Starbucks: Howard Schultz on the Coffee Chain's Expansion Under His LeadershipHaley Geffen
1971 Starbucks Coffee opens in Seattle’s Pike Place Market on March 30.
Since Chief Executive Officer Howard Schultz bought Starbucks with a group of investors in 1987, the company has expanded from six stores to more than 21,000 in 65 countries.
What is your passion?
My family and Starbucks, in that order.
As a young person, was there any indication that you’d change the world?
Growing up in Brooklyn, we spent most of our day in the schoolyard. I learned at a very early age that winning was important. My reputation was not as the best athlete out there, but I was always diving for balls on concrete. The heart I had and the will to win was a defining factor in how I played the game.
You didn’t start Starbucks, but you got involved very early on.
I came to Seattle on business, and I walked into the Pike Place store and just felt like, God, this is me. I convinced the founder of Starbucks to hire me, and in 1982 my wife and I and our golden retriever drove 3,000 miles from New York. Starbucks had three stores at the time. That’s how it all started. I bought the company in 1987 for $3.8 million.
What was the first cup of Starbucks coffee you ever had?
It was in the Pike Place store in 1979. A French press of Sumatra. It changed my life. I still have a French press three or four times a day.
What was the moment you realized that Starbucks was, you know, Starbucks?
We opened our first store outside of North America, in Japan, in 1996. I really thought we might fail there. On the morning of the opening, people were lined up outside. A guy had slept there overnight; he didn’t speak any English. We rushed him to the front of the line, and he said to the barista, in English, “Double tall latte.” I knew then we were going to be a huge success.
What was the turning point?
In 1983, a year after I joined the company, I went to Italy for the first time. You can’t walk through a town in Italy without running into a coffee bar and seeing the sense of community and the romance and theater around espresso. We were selling coffee beans, and it made me realize that the real business opportunity was creating a destination and a sense of community in the store.
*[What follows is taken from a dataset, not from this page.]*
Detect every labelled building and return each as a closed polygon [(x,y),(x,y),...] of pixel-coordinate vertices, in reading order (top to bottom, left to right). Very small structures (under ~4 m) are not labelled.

I felt in my bones that what I experienced in Italy was something that was transferable to the U.S. I didn’t at that point think that Starbucks would one day become part of the culture, the zeitgeist. But very early on, as we started opening up stores, there was something quite dynamic taking place.
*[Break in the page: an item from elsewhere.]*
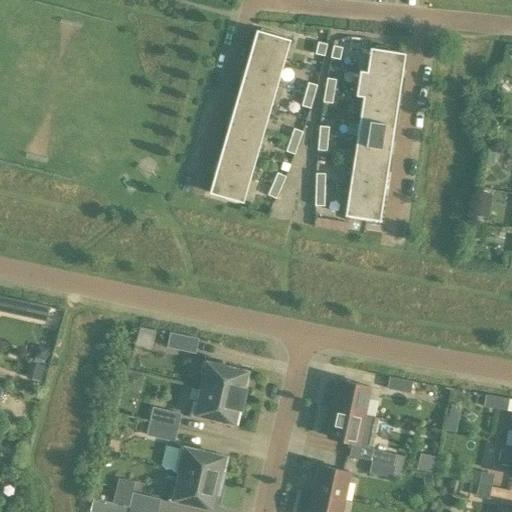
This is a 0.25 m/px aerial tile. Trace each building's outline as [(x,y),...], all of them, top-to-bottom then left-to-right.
[(255,30),(248,53),(283,63),(289,39),(285,38),(285,36),(273,32),(272,34),(255,30)] [(317,43),(314,54),(323,56),(326,45),(317,43)] [(365,71),(401,77),(404,53),(387,50),(387,48),(374,46),(374,48),(369,48),(365,71)] [(339,59),(341,49),(332,47),(330,57),(339,59)] [(283,63),(248,53),(242,76),(276,86),(283,63)] [(283,78),(316,85),(318,70),(286,64),(283,78)] [(397,102),(401,77),(365,71),(358,71),(358,72),(355,94),(355,96),(362,97),(397,102)] [(242,76),(235,99),(269,109),(276,86),(242,76)] [(326,79),(324,90),(333,92),(335,80),(326,79)] [(307,84),(304,95),(312,97),(316,86),(307,84)] [(333,92),(324,90),(322,102),(331,103),(333,92)] [(304,95),(300,106),(309,108),(312,97),(304,95)] [(393,125),(397,102),(362,97),(358,120),(393,125)] [(269,109),(235,99),(228,123),(262,133),(269,109)] [(390,149),(393,125),(358,120),(354,143),(390,149)] [(228,123),(222,146),(256,156),(262,133),(228,123)] [(319,127),(318,138),(327,139),(328,127),(319,127)] [(293,129),(289,140),(297,143),(301,132),(293,129)] [(327,139),(318,138),(317,150),(326,151),(327,139)] [(293,154),(297,143),(289,140),(285,151),(293,154)] [(386,173),(390,149),(354,143),(351,167),(386,173)] [(222,146),(215,169),(249,179),(256,156),(222,146)] [(347,191),(383,196),(386,173),(351,167),(347,191)] [(249,179),(215,169),(208,193),(225,198),(224,199),(237,203),(238,201),(242,203),(249,179)] [(276,173),(271,184),(280,188),(285,177),(276,173)] [(315,174),(314,190),(323,190),(324,174),(315,174)] [(280,188),(271,184),(267,195),(275,199),(280,188)] [(323,190),(314,190),(314,206),(323,206),(323,190)] [(379,221),(383,196),(347,191),(344,215),(348,216),(348,218),(361,220),(361,218),(379,221)] [(480,191),(477,213),(489,215),(492,193),(480,191)] [(0,311),(23,317),(26,303),(0,296),(0,311)] [(170,333),(166,347),(194,353),(197,339),(170,333)] [(203,375),(200,388),(242,398),(248,372),(202,361),(199,373),(203,375)] [(412,382),(388,377),(386,389),(410,394),(412,382)] [(333,409),(362,415),(368,387),(339,380),(333,409)] [(242,398),(200,388),(197,402),(192,401),(189,413),(236,424),(242,398)] [(483,407),(506,411),(508,399),(485,395),(483,407)] [(152,408),(149,422),(176,428),(180,415),(152,408)] [(327,437),(356,443),(372,447),(378,418),(362,415),(333,409),(327,437)] [(176,428),(149,422),(146,435),(173,442),(176,428)] [(511,446),(501,445),(497,463),(511,466),(511,469),(511,476),(511,446)] [(180,447),(174,473),(178,474),(220,484),(226,458),(180,447)] [(373,450),(371,461),(394,466),(397,455),(373,450)] [(420,452),(418,467),(432,469),(435,455),(420,452)] [(394,466),(371,461),(368,473),(392,478),(394,466)] [(313,494),(342,500),(348,472),(319,465),(313,494)] [(480,470),(477,484),(491,487),(494,473),(480,470)] [(214,510),(220,484),(178,474),(175,488),(170,487),(167,499),(214,510)] [(477,484),(475,495),(488,498),(491,487),(477,484)] [(132,494),(129,507),(148,511),(156,511),(159,500),(132,494)] [(339,511),(342,500),(313,494),(308,511),(339,511)]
What was life like before Starbucks?
In the ’70s, people were drinking instant coffee, Maxwell House, Yuban, and perking it at home. It wasn’t very good. That’s what Americans knew, and we had to introduce them to a whole new beverage. When Starbucks first started opening stores, many were convinced our coffee was too strong. We had to educate the market and the customer about this: “No, this is the way coffee should taste.”